Swanzy didn’t date her work and she slipped back and forth between styles, says Liz Cullinane, an artist who is working with Kissane on the restrospective.

“She has done everything possible to make things difficult. She also didn’t like titling her work,” says Cullinane, who is working on a biography of Swanzy.

Cullinane has “trawled” records for years, trying to glean a picture of Swanzy’s life. She “wasn’t allowed…to do any (First World War) work when her sister volunteered in Czechoslovakia, on medical grounds”, says Cullinane.
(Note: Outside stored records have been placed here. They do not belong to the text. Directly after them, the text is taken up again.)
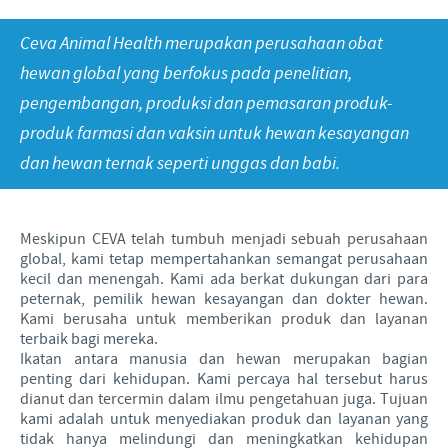
Babi
Nilai-nilai kami
Informasi lain
Ceva Animal Health merupakan perusahaan obat
Sapi
Berita Kegiatan
PERAN & TANGGUNG JAWAB
Penelitian dan Pengembangan
Disease Surveillance
hewan global yang berfokus pada penelitian,
pengembangan, produksi dan pemasaran produk-
Produksi
Fokus pada peranan
KARIR
produk farmasi dan vaksin untuk hewan kesayangan
Keberadaan Ceva di dunia
Kerja sama bisnis dan ilmiah
dan hewan ternak seperti unggas dan babi.
Pekerjaan utama kami
Hubungi Kami
Kontribusi
Lowongan Pekerjaan
Program pendukung
Meskipun CEVA telah tumbuh menjadi sebuah perusahaan
Proses perekrutan kami
global, kami tetap mempertahankan semangat perusahaan
kecil dan menengah. Kami ada berkat dukungan dari para
Pengembangan Diri
peternak, pemilik hewan kesayangan dan dokter hewan.
Kami berusaha untuk memberikan produk dan layanan
terbaik bagi mereka.
Ikatan antara manusia dan hewan merupakan bagian
penting dari kehidupan. Kami percaya hal tersebut harus
dianut dan tercermin dalam ilmu pengetahuan juga. Tujuan
kami adalah untuk menyediakan produk dan layanan yang
tidak hanya melindungi dan meningkatkan kehidupan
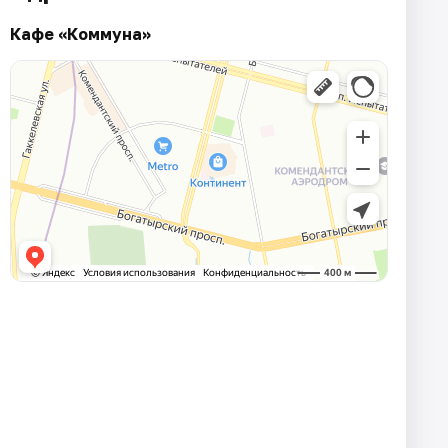
Кафе «Коммуна»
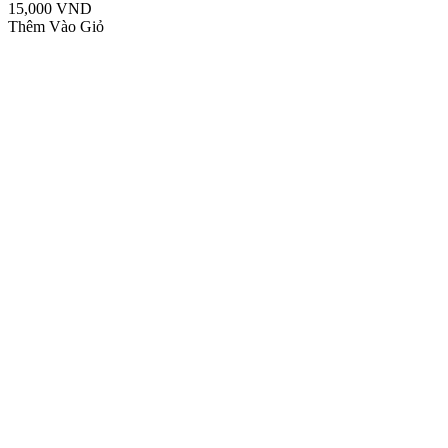
15,000 VND
Thêm Vào Giỏ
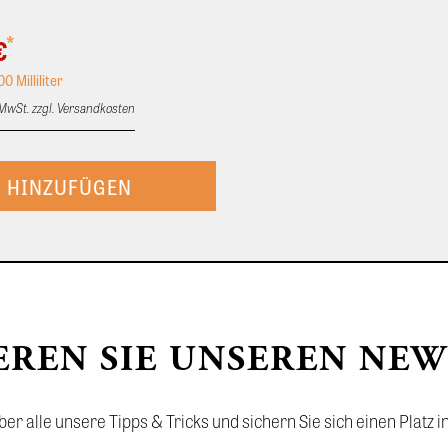
*
€
00 Milliliter
. MwSt. zzgl. Versandkosten
EREN SIE UNSEREN NEW
er alle unsere Tipps & Tricks und sichern Sie sich einen Plat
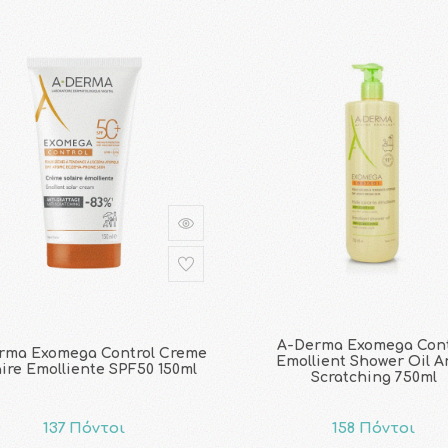
A-Derma Exomega Cont
rma Exomega Control Creme
Emollient Shower Oil A
aire Emolliente SPF50 150ml
Scratching 750ml
137 Πόντοι
158 Πόντοι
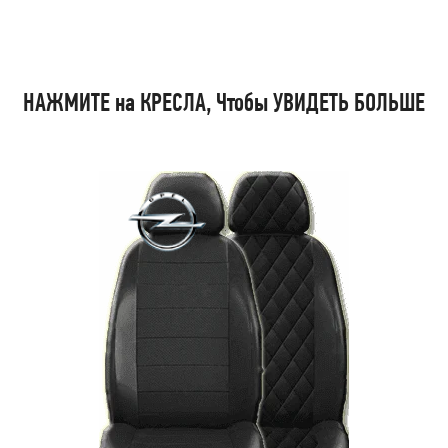
НАЖМИТЕ на КРЕСЛА, Чтобы УВИДЕТЬ БОЛЬШЕ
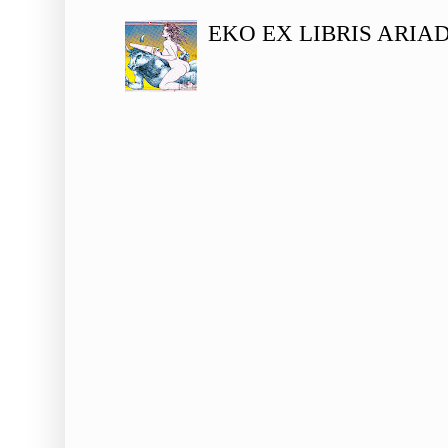
EKO EX LIBRIS ARIA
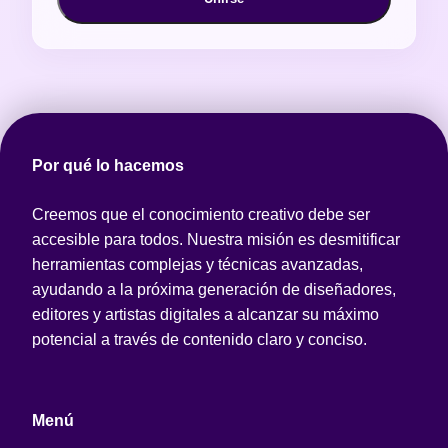
Por qué lo hacemos
Creemos que el conocimiento creativo debe ser
accesible para todos. Nuestra misión es desmitificar
herramientas complejas y técnicas avanzadas,
ayudando a la próxima generación de diseñadores,
editores y artistas digitales a alcanzar su máximo
potencial a través de contenido claro y conciso.
Menú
She spent much of her early life expecting not to live long, as revealed in a 1970s radio interview, although it’s unclear why, says Cullinane.

This could be what drove her to create thousands of artworks over a career of seven decades, says Cullinane. “Her work rate was phenomenal.”

She had 15 solo exhibitions before she died at the age of 96 in 1978. “That’s an amazing achievement,” says Cullinane.

While Swanzy lived and worked in London for 50 years – selling paintings from home – none of the major British collections have her paintings, says Cullinane.

Swanzy is best best known for her cubist work, but it’s her Samoan paintings which are key to any retrospective, she says.

“They’re essential to her use of colour,” Cullinane says. “She actually only spent a month in Samoa in total, but the volume of work that she produced during that time is quite extraordinary.”

They are a testament to Swanzy’s talent and drive, she says. “For a woman to do that on her own at that time, unchaperoned, is a mark of her determination and of her independence.”

Kissane is unsure whether he and Cullinane will manage to track down more of the paintings before the opening on 26 October, to add to the 50 they have in hand.

“It’s a century ago, though. So it’s unlikely we’ll necessarily find them,” he says. “But because they form such a contrast to her cubist work, it’s really important for a retrospective to see that.”